Exercise brief
Give back each entry unchanged, minus pictures.

Excerpts from a dataset
_ _ _ _ _

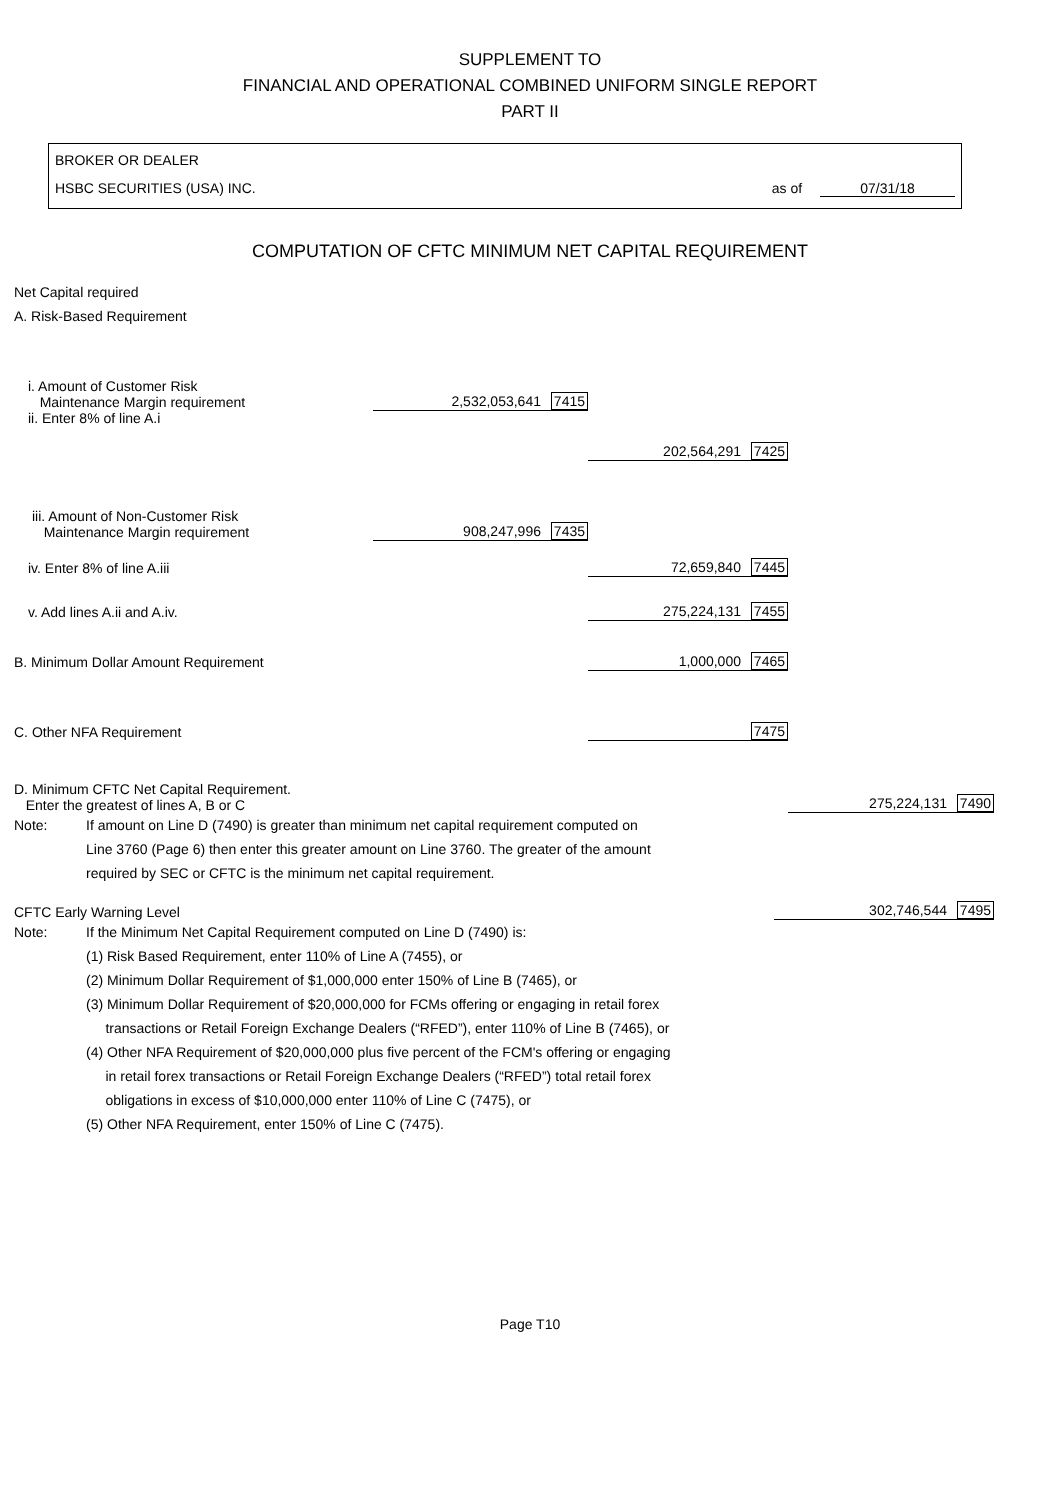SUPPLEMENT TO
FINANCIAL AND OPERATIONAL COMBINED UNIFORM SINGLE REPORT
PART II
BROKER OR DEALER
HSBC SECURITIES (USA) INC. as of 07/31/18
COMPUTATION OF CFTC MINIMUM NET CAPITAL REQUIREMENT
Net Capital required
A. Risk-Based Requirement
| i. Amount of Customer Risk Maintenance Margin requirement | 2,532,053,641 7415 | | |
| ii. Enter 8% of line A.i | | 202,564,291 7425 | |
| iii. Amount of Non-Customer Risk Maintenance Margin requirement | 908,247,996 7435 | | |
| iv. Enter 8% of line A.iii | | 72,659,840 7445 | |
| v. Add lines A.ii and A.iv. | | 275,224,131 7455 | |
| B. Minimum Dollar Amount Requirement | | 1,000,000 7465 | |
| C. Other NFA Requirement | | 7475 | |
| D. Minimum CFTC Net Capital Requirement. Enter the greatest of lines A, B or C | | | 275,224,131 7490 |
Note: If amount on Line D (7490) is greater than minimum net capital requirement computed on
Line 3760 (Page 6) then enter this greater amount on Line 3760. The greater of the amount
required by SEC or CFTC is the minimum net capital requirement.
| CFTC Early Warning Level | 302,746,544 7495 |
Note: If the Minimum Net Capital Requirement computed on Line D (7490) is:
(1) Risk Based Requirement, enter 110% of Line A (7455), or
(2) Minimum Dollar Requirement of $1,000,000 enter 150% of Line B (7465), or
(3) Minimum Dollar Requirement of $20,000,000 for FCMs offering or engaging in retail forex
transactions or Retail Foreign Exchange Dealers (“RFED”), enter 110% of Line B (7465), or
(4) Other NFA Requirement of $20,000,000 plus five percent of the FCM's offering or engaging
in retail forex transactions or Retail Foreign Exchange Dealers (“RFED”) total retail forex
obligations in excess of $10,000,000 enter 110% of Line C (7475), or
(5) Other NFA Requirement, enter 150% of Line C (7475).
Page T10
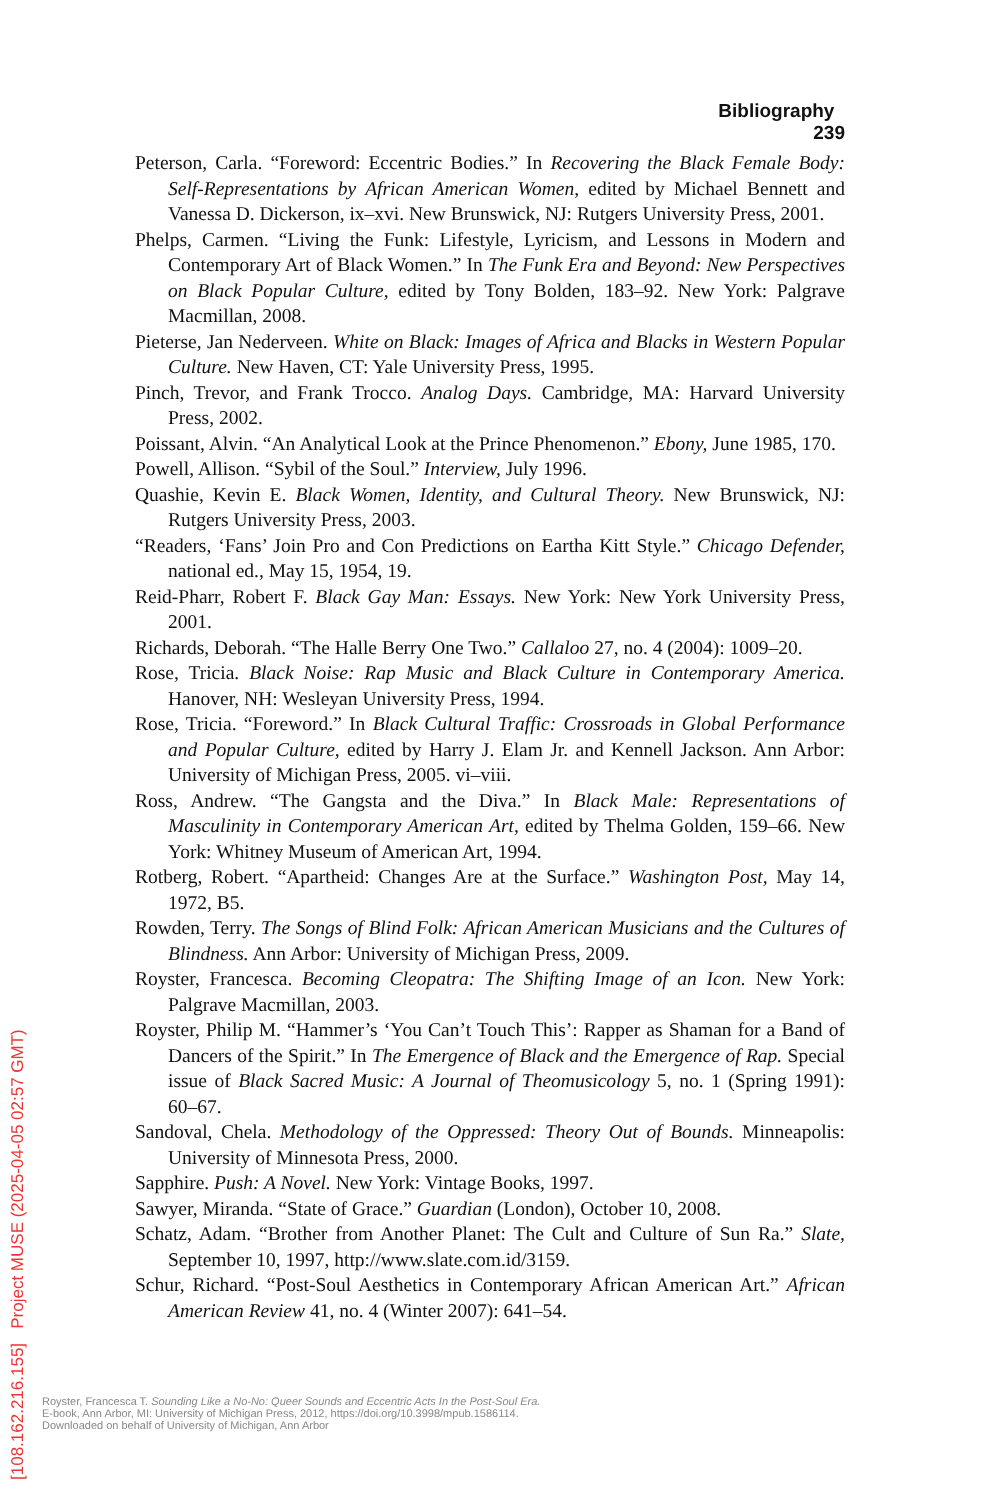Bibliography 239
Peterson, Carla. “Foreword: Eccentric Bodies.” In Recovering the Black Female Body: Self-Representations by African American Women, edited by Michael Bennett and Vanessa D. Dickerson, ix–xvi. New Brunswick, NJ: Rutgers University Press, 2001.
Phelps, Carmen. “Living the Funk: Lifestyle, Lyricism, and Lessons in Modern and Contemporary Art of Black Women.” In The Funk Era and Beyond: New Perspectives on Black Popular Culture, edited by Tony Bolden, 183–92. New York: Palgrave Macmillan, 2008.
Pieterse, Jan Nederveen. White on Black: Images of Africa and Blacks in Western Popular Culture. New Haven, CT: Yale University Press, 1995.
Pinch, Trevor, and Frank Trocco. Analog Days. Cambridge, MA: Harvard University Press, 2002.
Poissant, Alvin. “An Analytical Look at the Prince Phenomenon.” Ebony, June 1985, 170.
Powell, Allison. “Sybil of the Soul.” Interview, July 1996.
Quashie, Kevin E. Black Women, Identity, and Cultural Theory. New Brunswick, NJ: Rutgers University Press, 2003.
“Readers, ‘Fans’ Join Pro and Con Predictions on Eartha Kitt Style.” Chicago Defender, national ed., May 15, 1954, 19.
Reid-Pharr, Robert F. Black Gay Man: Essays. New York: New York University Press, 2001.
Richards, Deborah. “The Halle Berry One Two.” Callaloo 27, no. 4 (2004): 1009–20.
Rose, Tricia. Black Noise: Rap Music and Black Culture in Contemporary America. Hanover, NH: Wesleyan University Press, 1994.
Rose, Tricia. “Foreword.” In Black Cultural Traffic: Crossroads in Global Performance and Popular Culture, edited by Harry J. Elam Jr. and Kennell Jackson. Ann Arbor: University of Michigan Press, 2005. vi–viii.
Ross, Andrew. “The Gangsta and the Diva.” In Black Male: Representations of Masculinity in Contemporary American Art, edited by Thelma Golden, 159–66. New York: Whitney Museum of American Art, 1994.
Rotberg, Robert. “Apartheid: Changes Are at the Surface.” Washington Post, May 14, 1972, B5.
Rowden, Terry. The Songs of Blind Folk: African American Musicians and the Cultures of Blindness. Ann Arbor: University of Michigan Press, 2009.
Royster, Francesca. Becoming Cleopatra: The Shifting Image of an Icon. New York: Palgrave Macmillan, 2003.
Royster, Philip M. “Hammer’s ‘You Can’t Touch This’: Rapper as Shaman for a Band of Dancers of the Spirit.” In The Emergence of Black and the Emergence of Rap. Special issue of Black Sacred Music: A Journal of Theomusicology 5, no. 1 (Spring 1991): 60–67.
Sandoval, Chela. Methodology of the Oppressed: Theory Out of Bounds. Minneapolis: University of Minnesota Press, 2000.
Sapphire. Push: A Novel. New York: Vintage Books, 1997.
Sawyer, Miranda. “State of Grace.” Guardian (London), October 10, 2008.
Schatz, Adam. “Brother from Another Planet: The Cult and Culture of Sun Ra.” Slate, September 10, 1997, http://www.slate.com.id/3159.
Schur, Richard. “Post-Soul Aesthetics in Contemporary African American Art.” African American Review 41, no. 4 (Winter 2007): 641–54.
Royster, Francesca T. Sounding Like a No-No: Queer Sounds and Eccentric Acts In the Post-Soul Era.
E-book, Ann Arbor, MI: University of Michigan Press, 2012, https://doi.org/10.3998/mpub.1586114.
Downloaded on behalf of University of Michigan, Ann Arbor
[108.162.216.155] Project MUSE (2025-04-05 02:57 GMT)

_ _ _ _ _

Written response
SUPPLEMENT TO
FINANCIAL AND OPERATIONAL COMBINED UNIFORM SINGLE REPORT
PART II
BROKER OR DEALER
HSBC SECURITIES (USA) INC. as of 07/31/18
COMPUTATION OF CFTC MINIMUM NET CAPITAL REQUIREMENT
Net Capital required
A. Risk-Based Requirement
| i. Amount of Customer Risk Maintenance Margin requirement | 2,532,053,641 7415 | | |
| ii. Enter 8% of line A.i | | 202,564,291 7425 | |
| iii. Amount of Non-Customer Risk Maintenance Margin requirement | 908,247,996 7435 | | |
| iv. Enter 8% of line A.iii | | 72,659,840 7445 | |
| v. Add lines A.ii and A.iv. | | 275,224,131 7455 | |
| B. Minimum Dollar Amount Requirement | | 1,000,000 7465 | |
| C. Other NFA Requirement | | 7475 | |
| D. Minimum CFTC Net Capital Requirement. Enter the greatest of lines A, B or C | | | 275,224,131 7490 |
Note: If amount on Line D (7490) is greater than minimum net capital requirement computed on
Line 3760 (Page 6) then enter this greater amount on Line 3760. The greater of the amount
required by SEC or CFTC is the minimum net capital requirement.
| CFTC Early Warning Level | 302,746,544 7495 |
Note: If the Minimum Net Capital Requirement computed on Line D (7490) is:
(1) Risk Based Requirement, enter 110% of Line A (7455), or
(2) Minimum Dollar Requirement of $1,000,000 enter 150% of Line B (7465), or
(3) Minimum Dollar Requirement of $20,000,000 for FCMs offering or engaging in retail forex
transactions or Retail Foreign Exchange Dealers (“RFED”), enter 110% of Line B (7465), or
(4) Other NFA Requirement of $20,000,000 plus five percent of the FCM's offering or engaging
in retail forex transactions or Retail Foreign Exchange Dealers (“RFED”) total retail forex
obligations in excess of $10,000,000 enter 110% of Line C (7475), or
(5) Other NFA Requirement, enter 150% of Line C (7475).
Page T10
Bibliography 239
Peterson, Carla. “Foreword: Eccentric Bodies.” In Recovering the Black Female Body: Self-Representations by African American Women, edited by Michael Bennett and Vanessa D. Dickerson, ix–xvi. New Brunswick, NJ: Rutgers University Press, 2001.
Phelps, Carmen. “Living the Funk: Lifestyle, Lyricism, and Lessons in Modern and Contemporary Art of Black Women.” In The Funk Era and Beyond: New Perspectives on Black Popular Culture, edited by Tony Bolden, 183–92. New York: Palgrave Macmillan, 2008.
Pieterse, Jan Nederveen. White on Black: Images of Africa and Blacks in Western Popular Culture. New Haven, CT: Yale University Press, 1995.
Pinch, Trevor, and Frank Trocco. Analog Days. Cambridge, MA: Harvard University Press, 2002.
Poissant, Alvin. “An Analytical Look at the Prince Phenomenon.” Ebony, June 1985, 170.
Powell, Allison. “Sybil of the Soul.” Interview, July 1996.
Quashie, Kevin E. Black Women, Identity, and Cultural Theory. New Brunswick, NJ: Rutgers University Press, 2003.
“Readers, ‘Fans’ Join Pro and Con Predictions on Eartha Kitt Style.” Chicago Defender, national ed., May 15, 1954, 19.
Reid-Pharr, Robert F. Black Gay Man: Essays. New York: New York University Press, 2001.
Richards, Deborah. “The Halle Berry One Two.” Callaloo 27, no. 4 (2004): 1009–20.
Rose, Tricia. Black Noise: Rap Music and Black Culture in Contemporary America. Hanover, NH: Wesleyan University Press, 1994.
Rose, Tricia. “Foreword.” In Black Cultural Traffic: Crossroads in Global Performance and Popular Culture, edited by Harry J. Elam Jr. and Kennell Jackson. Ann Arbor: University of Michigan Press, 2005. vi–viii.
Ross, Andrew. “The Gangsta and the Diva.” In Black Male: Representations of Masculinity in Contemporary American Art, edited by Thelma Golden, 159–66. New York: Whitney Museum of American Art, 1994.
Rotberg, Robert. “Apartheid: Changes Are at the Surface.” Washington Post, May 14, 1972, B5.
Rowden, Terry. The Songs of Blind Folk: African American Musicians and the Cultures of Blindness. Ann Arbor: University of Michigan Press, 2009.
Royster, Francesca. Becoming Cleopatra: The Shifting Image of an Icon. New York: Palgrave Macmillan, 2003.
Royster, Philip M. “Hammer’s ‘You Can’t Touch This’: Rapper as Shaman for a Band of Dancers of the Spirit.” In The Emergence of Black and the Emergence of Rap. Special issue of Black Sacred Music: A Journal of Theomusicology 5, no. 1 (Spring 1991): 60–67.
Sandoval, Chela. Methodology of the Oppressed: Theory Out of Bounds. Minneapolis: University of Minnesota Press, 2000.
Sapphire. Push: A Novel. New York: Vintage Books, 1997.
Sawyer, Miranda. “State of Grace.” Guardian (London), October 10, 2008.
Schatz, Adam. “Brother from Another Planet: The Cult and Culture of Sun Ra.” Slate, September 10, 1997, http://www.slate.com.id/3159.
Schur, Richard. “Post-Soul Aesthetics in Contemporary African American Art.” African American Review 41, no. 4 (Winter 2007): 641–54.
Royster, Francesca T. Sounding Like a No-No: Queer Sounds and Eccentric Acts In the Post-Soul Era.
E-book, Ann Arbor, MI: University of Michigan Press, 2012, https://doi.org/10.3998/mpub.1586114.
Downloaded on behalf of University of Michigan, Ann Arbor
[108.162.216.155] Project MUSE (2025-04-05 02:57 GMT)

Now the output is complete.